Die Vorproduktion fand im ersten Halbjahr 2014 statt. Gestartet wurde mit einem Casting zur Auswahl von sechs gehörlosen und zwei hörenden Schauspielern. Weitere Beteiligte der Produktion: eine Regisseurin und eine hörende Co-Regisseurin sowie ein Trommler, der bereits zuvor mit dem Gehörlosen-Theater zusammengearbeitet hatte.

Warum „Alice im Wunderland?“

Gehörlose werden im täglichen Leben oft diskriminiert. Dieses Leben voller Barrieren in allen Bereichen kann in „Alice in Wunderland“ auf wunderbarer Weise dargestellt und verarbeitet werden.

Alice fällt im Traum in ein Loch und begegnet skurrilen Geschöpfen, die ihr Bewusstsein verändern. Gerade als das Chaos unüberwindbar zu werden scheint, befreit sich Alice, indem sie aus dem Traum erwacht und sich bewusst wird, dass sie ein Recht auf ein menschenwürdiges und gleichberechtigtes Leben hat.

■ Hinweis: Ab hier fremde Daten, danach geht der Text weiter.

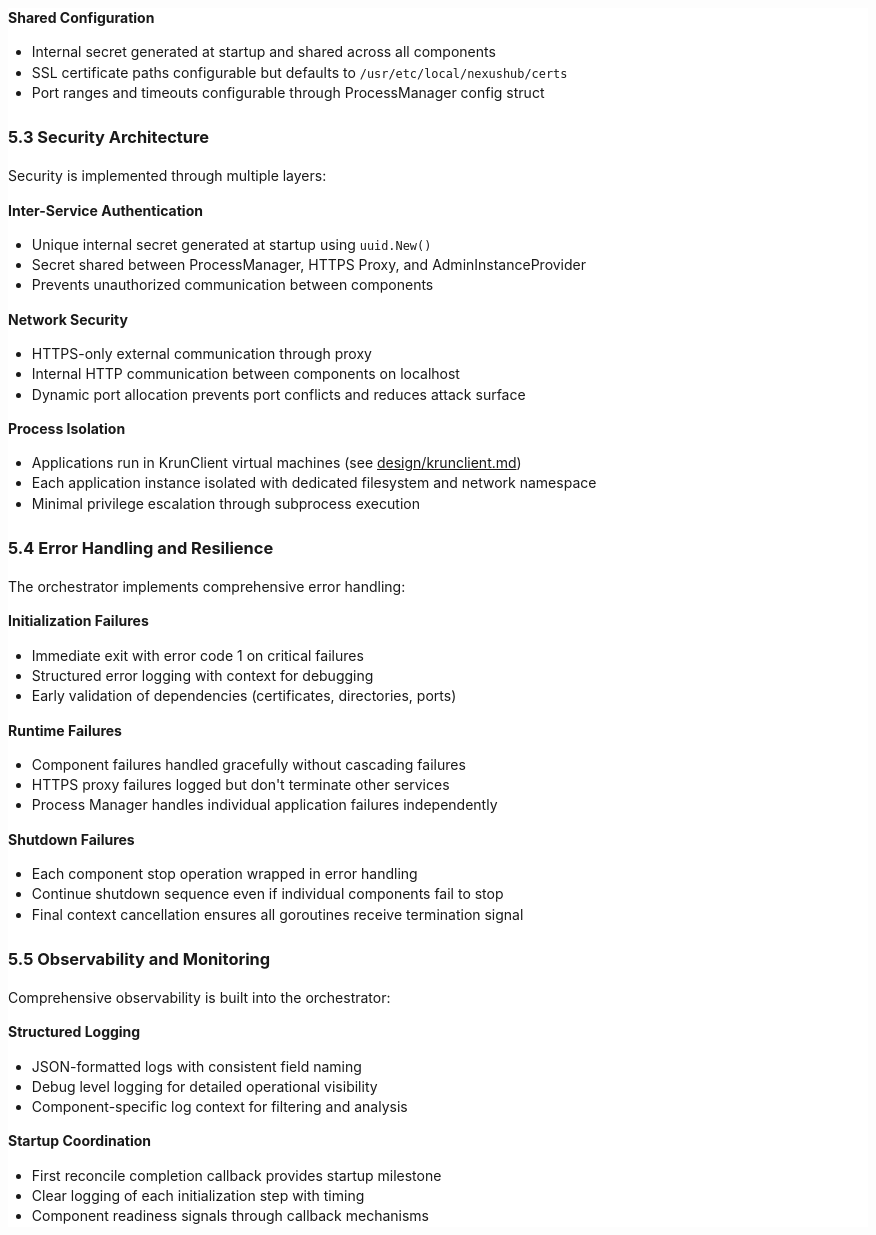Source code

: **Shared Configuration**
- Internal secret generated at startup and shared across all components
- SSL certificate paths configurable but defaults to `/usr/etc/local/nexushub/certs`
- Port ranges and timeouts configurable through ProcessManager config struct

### 5.3 Security Architecture

Security is implemented through multiple layers:

**Inter-Service Authentication**
- Unique internal secret generated at startup using `uuid.New()`
- Secret shared between ProcessManager, HTTPS Proxy, and AdminInstanceProvider
- Prevents unauthorized communication between components

**Network Security**
- HTTPS-only external communication through proxy
- Internal HTTP communication between components on localhost
- Dynamic port allocation prevents port conflicts and reduces attack surface

**Process Isolation**
- Applications run in KrunClient virtual machines (see [design/krunclient.md](krunclient.md))
- Each application instance isolated with dedicated filesystem and network namespace
- Minimal privilege escalation through subprocess execution

### 5.4 Error Handling and Resilience

The orchestrator implements comprehensive error handling:

**Initialization Failures**
- Immediate exit with error code 1 on critical failures
- Structured error logging with context for debugging
- Early validation of dependencies (certificates, directories, ports)

**Runtime Failures**
- Component failures handled gracefully without cascading failures
- HTTPS proxy failures logged but don't terminate other services
- Process Manager handles individual application failures independently

**Shutdown Failures**
- Each component stop operation wrapped in error handling
- Continue shutdown sequence even if individual components fail to stop
- Final context cancellation ensures all goroutines receive termination signal

### 5.5 Observability and Monitoring

Comprehensive observability is built into the orchestrator:

**Structured Logging**
- JSON-formatted logs with consistent field naming
- Debug level logging for detailed operational visibility
- Component-specific log context for filtering and analysis

**Startup Coordination**
- First reconcile completion callback provides startup milestone
- Clear logging of each initialization step with timing
- Component readiness signals through callback mechanisms
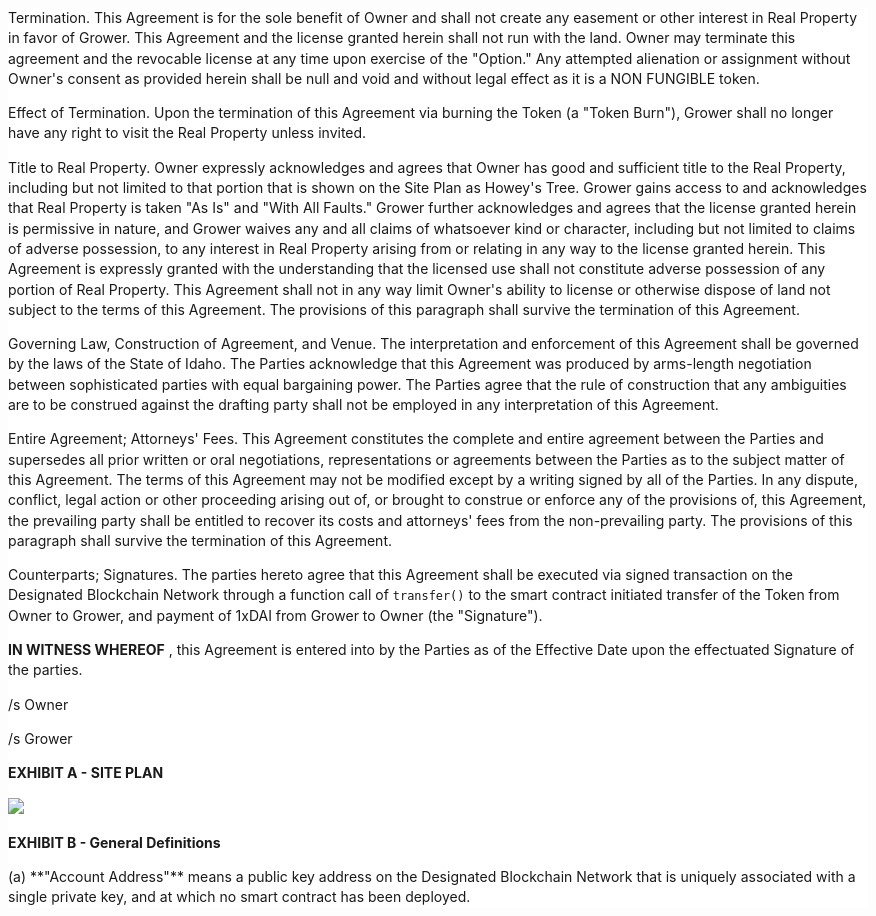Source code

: Termination. This Agreement is for the sole benefit of Owner and shall not create any easement or other interest in Real Property in favor of Grower. This Agreement and the license granted herein shall not run with the land. Owner may terminate this agreement and the revocable license at any time upon exercise of the &quot;Option.&quot; Any attempted alienation or assignment without Owner&#39;s consent as provided herein shall be null and void and without legal effect as it is a NON FUNGIBLE token.

Effect of Termination. Upon the termination of this Agreement via burning the Token (a &quot;Token Burn&quot;), Grower shall no longer have any right to visit the Real Property unless invited.

Title to Real Property. Owner expressly acknowledges and agrees that Owner has good and sufficient title to the Real Property, including but not limited to that portion that is shown on the Site Plan as Howey&#39;s Tree. Grower gains access to and acknowledges that Real Property is taken &quot;As Is&quot; and &quot;With All Faults.&quot; Grower further acknowledges and agrees that the license granted herein is permissive in nature, and Grower waives any and all claims of whatsoever kind or character, including but not limited to claims of adverse possession, to any interest in Real Property arising from or relating in any way to the license granted herein. This Agreement is expressly granted with the understanding that the licensed use shall not constitute adverse possession of any portion of Real Property. This Agreement shall not in any way limit Owner&#39;s ability to license or otherwise dispose of land not subject to the terms of this Agreement. The provisions of this paragraph shall survive the termination of this Agreement.

Governing Law, Construction of Agreement, and Venue. The interpretation and enforcement of this Agreement shall be governed by the laws of the State of Idaho. The Parties acknowledge that this Agreement was produced by arms-length negotiation between sophisticated parties with equal bargaining power. The Parties agree that the rule of construction that any ambiguities are to be construed against the drafting party shall not be employed in any interpretation of this Agreement.

Entire Agreement; Attorneys&#39; Fees. This Agreement constitutes the complete and entire agreement between the Parties and supersedes all prior written or oral negotiations, representations or agreements between the Parties as to the subject matter of this Agreement. The terms of this Agreement may not be modified except by a writing signed by all of the Parties. In any dispute, conflict, legal action or other proceeding arising out of, or brought to construe or enforce any of the provisions of, this Agreement, the prevailing party shall be entitled to recover its costs and attorneys&#39; fees from the non-prevailing party. The provisions of this paragraph shall survive the termination of this Agreement.

Counterparts; Signatures. The parties hereto agree that this Agreement shall be executed via signed transaction on the Designated Blockchain Network through a function call of `transfer()` to the smart contract initiated transfer of the Token from Owner to Grower, and payment of 1xDAI from Grower to Owner (the &quot;Signature&quot;).

**IN WITNESS WHEREOF** , this Agreement is entered into by the Parties as of the Effective Date upon the effectuated Signature of the parties.

/s Owner

/s Grower

**EXHIBIT A - SITE PLAN**

![](RackMultipart20210623-4-19zw34c_html_8826902ba2f9a424.png)

**EXHIBIT B - General Definitions**

(a) \*\*&quot;Account Address&quot;\*\* means a public key address on the Designated Blockchain Network that is uniquely associated with a single private key, and at which no smart contract has been deployed.
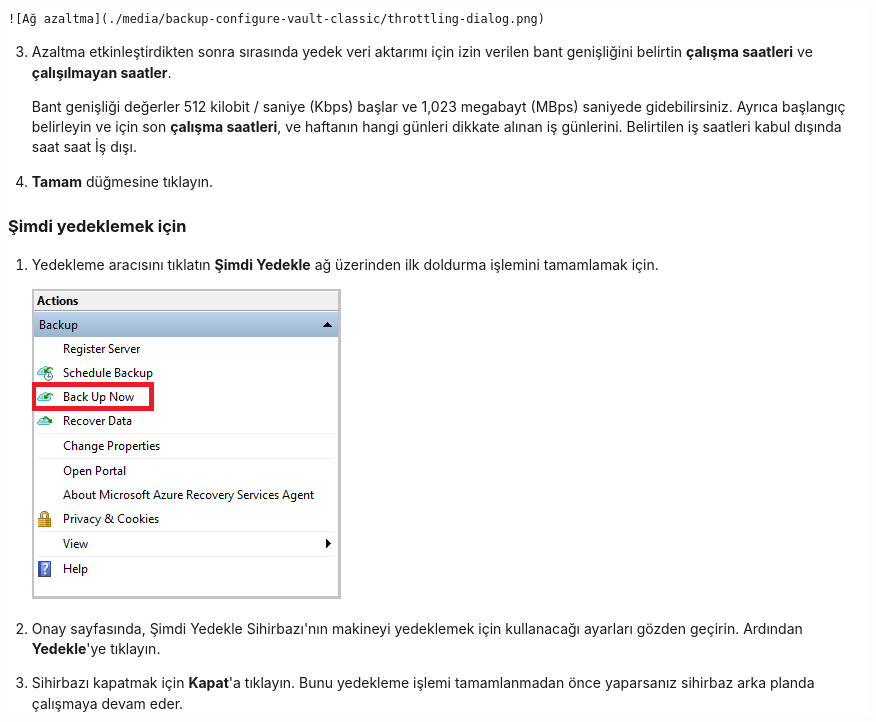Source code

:     ![Ağ azaltma](./media/backup-configure-vault-classic/throttling-dialog.png)
3. Azaltma etkinleştirdikten sonra sırasında yedek veri aktarımı için izin verilen bant genişliğini belirtin **çalışma saatleri** ve **çalışılmayan saatler**.

    Bant genişliği değerler 512 kilobit / saniye (Kbps) başlar ve 1,023 megabayt (MBps) saniyede gidebilirsiniz. Ayrıca başlangıç belirleyin ve için son **çalışma saatleri**, ve haftanın hangi günleri dikkate alınan iş günlerini. Belirtilen iş saatleri kabul dışında saat saat İş dışı.
4. **Tamam** düğmesine tıklayın.

### <a name="to-back-up-now"></a>Şimdi yedeklemek için
1. Yedekleme aracısını tıklatın **Şimdi Yedekle** ağ üzerinden ilk doldurma işlemini tamamlamak için.

    ![Windows Server şimdi yedekle](./media/backup-configure-vault-classic/backup-now.png)
2. Onay sayfasında, Şimdi Yedekle Sihirbazı'nın makineyi yedeklemek için kullanacağı ayarları gözden geçirin. Ardından **Yedekle**'ye tıklayın.
3. Sihirbazı kapatmak için **Kapat**'a tıklayın. Bunu yedekleme işlemi tamamlanmadan önce yaparsanız sihirbaz arka planda çalışmaya devam eder.
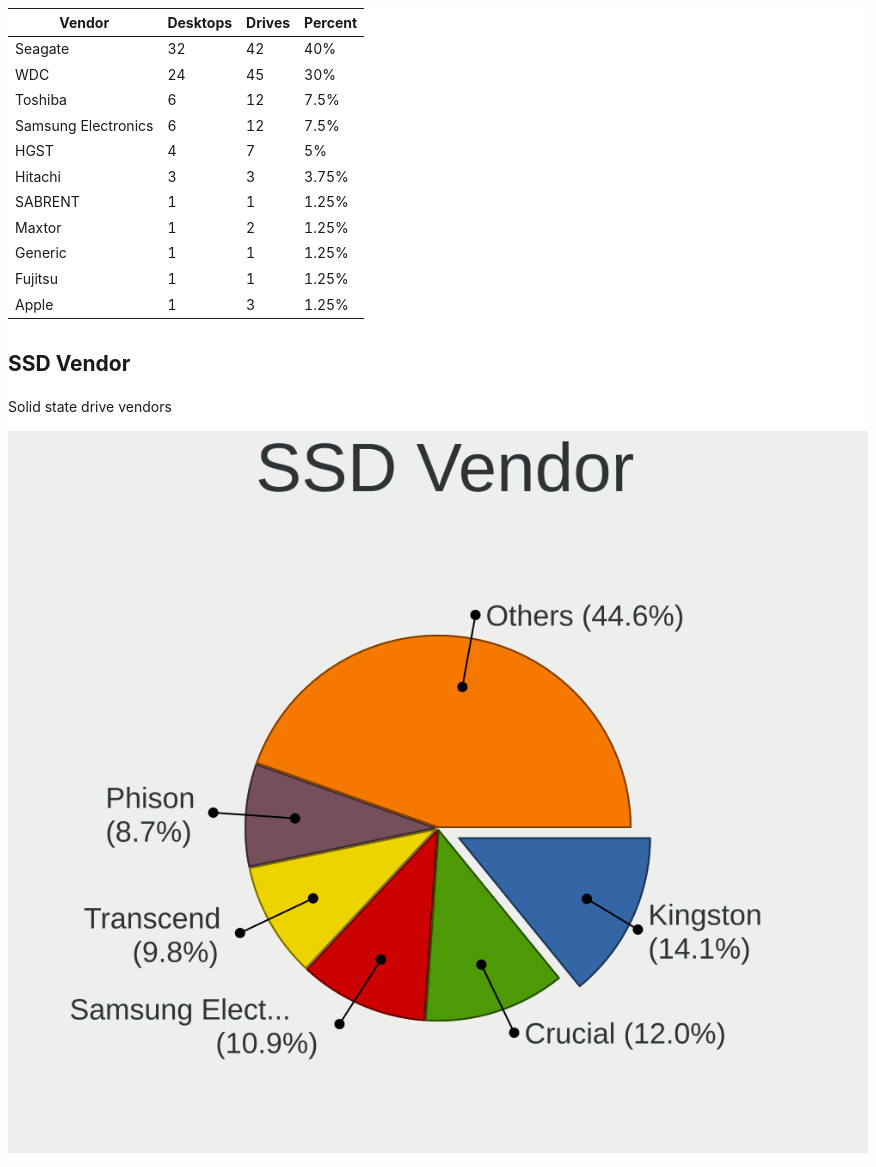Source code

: 
| Vendor              | Desktops | Drives | Percent |
|---------------------|----------|--------|---------|
| Seagate             | 32       | 42     | 40%     |
| WDC                 | 24       | 45     | 30%     |
| Toshiba             | 6        | 12     | 7.5%    |
| Samsung Electronics | 6        | 12     | 7.5%    |
| HGST                | 4        | 7      | 5%      |
| Hitachi             | 3        | 3      | 3.75%   |
| SABRENT             | 1        | 1      | 1.25%   |
| Maxtor              | 1        | 2      | 1.25%   |
| Generic             | 1        | 1      | 1.25%   |
| Fujitsu             | 1        | 1      | 1.25%   |
| Apple               | 1        | 3      | 1.25%   |

SSD Vendor
----------

Solid state drive vendors

![SSD Vendor](./images/pie_chart_bsd/drive_ssd_vendor.svg)

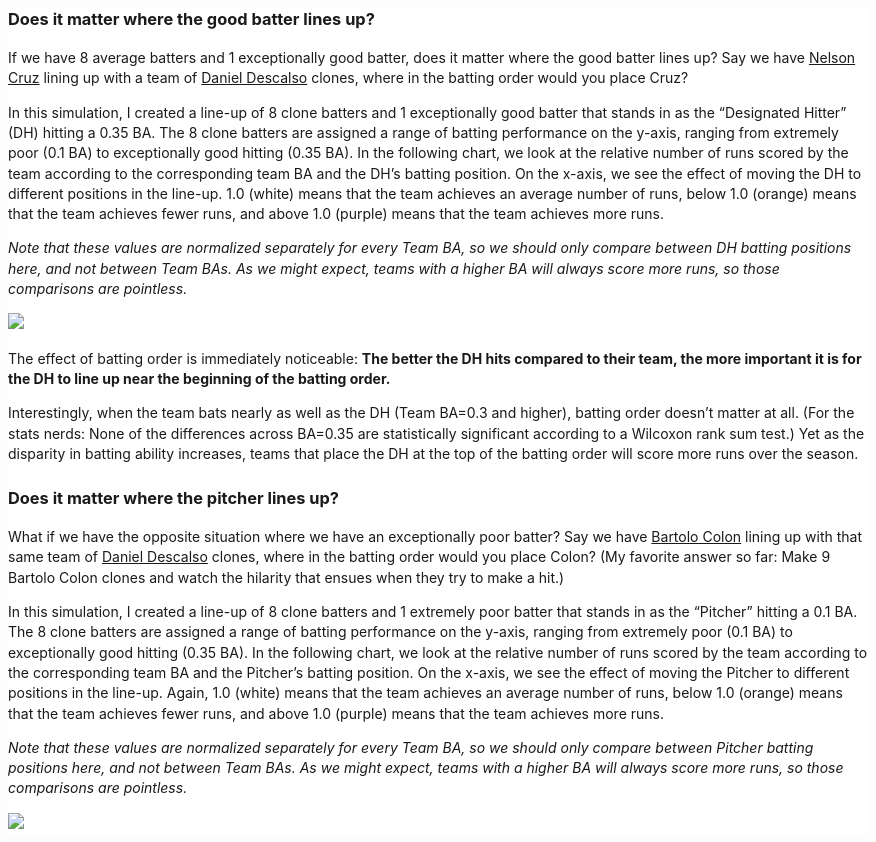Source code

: ### Does it matter where the good batter lines up?

If we have 8 average batters and 1 exceptionally good batter, does it matter where the good batter lines up? Say we have [Nelson Cruz](https://www.baseball-reference.com/players/c/cruzne02.shtml) lining up with a team of [Daniel Descalso](https://www.baseball-reference.com/players/d/descada01.shtml) clones, where in the batting order would you place Cruz?

In this simulation, I created a line-up of 8 clone batters and 1 exceptionally good batter that stands in as the “Designated Hitter” (DH) hitting a 0.35 BA. The 8 clone batters are assigned a range of batting performance on the y-axis, ranging from extremely poor (0.1 BA) to exceptionally good hitting (0.35 BA). In the following chart, we look at the relative number of runs scored by the team according to the corresponding team BA and the DH’s batting position. On the x-axis, we see the effect of moving the DH to different positions in the line-up. 1.0 (white) means that the team achieves an average number of runs, below 1.0 (orange) means that the team achieves fewer runs, and above 1.0 (purple) means that the team achieves more runs.

*Note that these values are normalized separately for every Team BA, so we should only compare between DH batting positions here, and not between Team BAs. As we might expect, teams with a higher BA will always score more runs, so those comparisons are pointless.*

[![](http://www.randalolson.com/wp-content/uploads/mlb-batting-order-dh.png)
](http://www.randalolson.com/wp-content/uploads/mlb-batting-order-dh.png)

The effect of batting order is immediately noticeable: **The better the DH hits compared to their team, the more important it is for the DH to line up near the beginning of the batting order.**

Interestingly, when the team bats nearly as well as the DH (Team BA=0.3 and higher), batting order doesn’t matter at all. (For the stats nerds: None of the differences across BA=0.35 are statistically significant according to a Wilcoxon rank sum test.) Yet as the disparity in batting ability increases, teams that place the DH at the top of the batting order will score more runs over the season.

### Does it matter where the pitcher lines up?

What if we have the opposite situation where we have an exceptionally poor batter? Say we have [Bartolo Colon](https://www.baseball-reference.com/players/c/colonba01.shtml) lining up with that same team of [Daniel Descalso](https://www.baseball-reference.com/players/d/descada01.shtml) clones, where in the batting order would you place Colon? (My favorite answer so far: Make 9 Bartolo Colon clones and watch the hilarity that ensues when they try to make a hit.)

In this simulation, I created a line-up of 8 clone batters and 1 extremely poor batter that stands in as the “Pitcher” hitting a 0.1 BA. The 8 clone batters are assigned a range of batting performance on the y-axis, ranging from extremely poor (0.1 BA) to exceptionally good hitting (0.35 BA). In the following chart, we look at the relative number of runs scored by the team according to the corresponding team BA and the Pitcher’s batting position. On the x-axis, we see the effect of moving the Pitcher to different positions in the line-up. Again, 1.0 (white) means that the team achieves an average number of runs, below 1.0 (orange) means that the team achieves fewer runs, and above 1.0 (purple) means that the team achieves more runs.

*Note that these values are normalized separately for every Team BA, so we should only compare between Pitcher batting positions here, and not between Team BAs. As we might expect, teams with a higher BA will always score more runs, so those comparisons are pointless.*

[![](http://www.randalolson.com/wp-content/uploads/mlb-batting-order-pitcher.png)
](http://www.randalolson.com/wp-content/uploads/mlb-batting-order-pitcher.png)
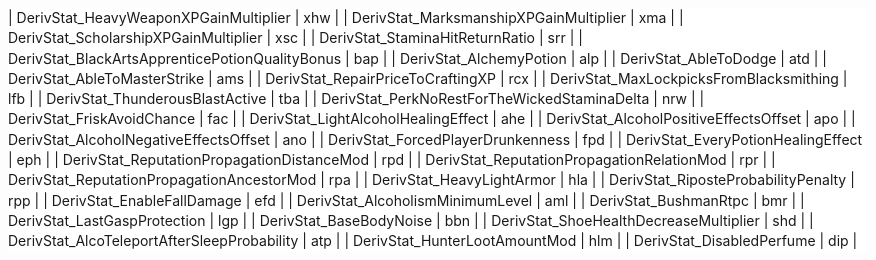 | DerivStat\_HeavyWeaponXPGainMultiplier | xhw |
| DerivStat\_MarksmanshipXPGainMultiplier | xma |
| DerivStat\_ScholarshipXPGainMultiplier | xsc |
| DerivStat\_StaminaHitReturnRatio | srr |
| DerivStat\_BlackArtsApprenticePotionQualityBonus | bap |
| DerivStat\_AlchemyPotion | alp |
| DerivStat\_AbleToDodge | atd |
| DerivStat\_AbleToMasterStrike | ams |
| DerivStat\_RepairPriceToCraftingXP | rcx |
| DerivStat\_MaxLockpicksFromBlacksmithing | lfb |
| DerivStat\_ThunderousBlastActive | tba |
| DerivStat\_PerkNoRestForTheWickedStaminaDelta | nrw |
| DerivStat\_FriskAvoidChance | fac |
| DerivStat\_LightAlcoholHealingEffect | ahe |
| DerivStat\_AlcoholPositiveEffectsOffset | apo |
| DerivStat\_AlcoholNegativeEffectsOffset | ano |
| DerivStat\_ForcedPlayerDrunkenness | fpd |
| DerivStat\_EveryPotionHealingEffect | eph |
| DerivStat\_ReputationPropagationDistanceMod | rpd |
| DerivStat\_ReputationPropagationRelationMod | rpr |
| DerivStat\_ReputationPropagationAncestorMod | rpa |
| DerivStat\_HeavyLightArmor | hla |
| DerivStat\_RiposteProbabilityPenalty | rpp |
| DerivStat\_EnableFallDamage | efd |
| DerivStat\_AlcoholismMinimumLevel | aml |
| DerivStat\_BushmanRtpc | bmr |
| DerivStat\_LastGaspProtection | lgp |
| DerivStat\_BaseBodyNoise | bbn |
| DerivStat\_ShoeHealthDecreaseMultiplier | shd |
| DerivStat\_AlcoTeleportAfterSleepProbability | atp |
| DerivStat\_HunterLootAmountMod | hlm |
| DerivStat\_DisabledPerfume | dip |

In dem Klassiker „Alice in Wunderland“ werden Unterdrückung, Verbot der Gebärdensprache, ein Leben voller Barrieren und Respekt für die Gehörlosenkultur spielerisch dargestellt.

Die Arbeit des Gehörlosen-Theaters

Das Deutsche Gehörlosen-Theater bekommt regelmäßig Anfragen, Theateraufführungen in unterschiedlichen Städten zu ermöglichen. Gehörlose und hörgeschädigte Menschen haben sehr wenig bis keine Möglichkeiten, an kulturellen Veranstaltungen teilzunehmen, da sie nicht die Sprache oder Musik über das Ohr aufnehmen können. Ohne Gebärdensprachendolmetscher oder Bezugspersonen sind sie überwiegend kommunikationsbehindert.

Die Theateraufführungen des Gehörlosen-Theaters geben diesen Menschen die Möglichkeit zur Teilnahme am kulturellen Leben in ihrer eigenen Sprache, der Gebärdensprache. Auch das hörende Publikum wird zu dieser außergewöhnlichen Inszenierung eingeladen. Schattenschauspieler (hörende Schauspieler) geben den Inhalt des gerade gebärdenden Schauspielers für das hörende Publikum in Lautsprache wieder.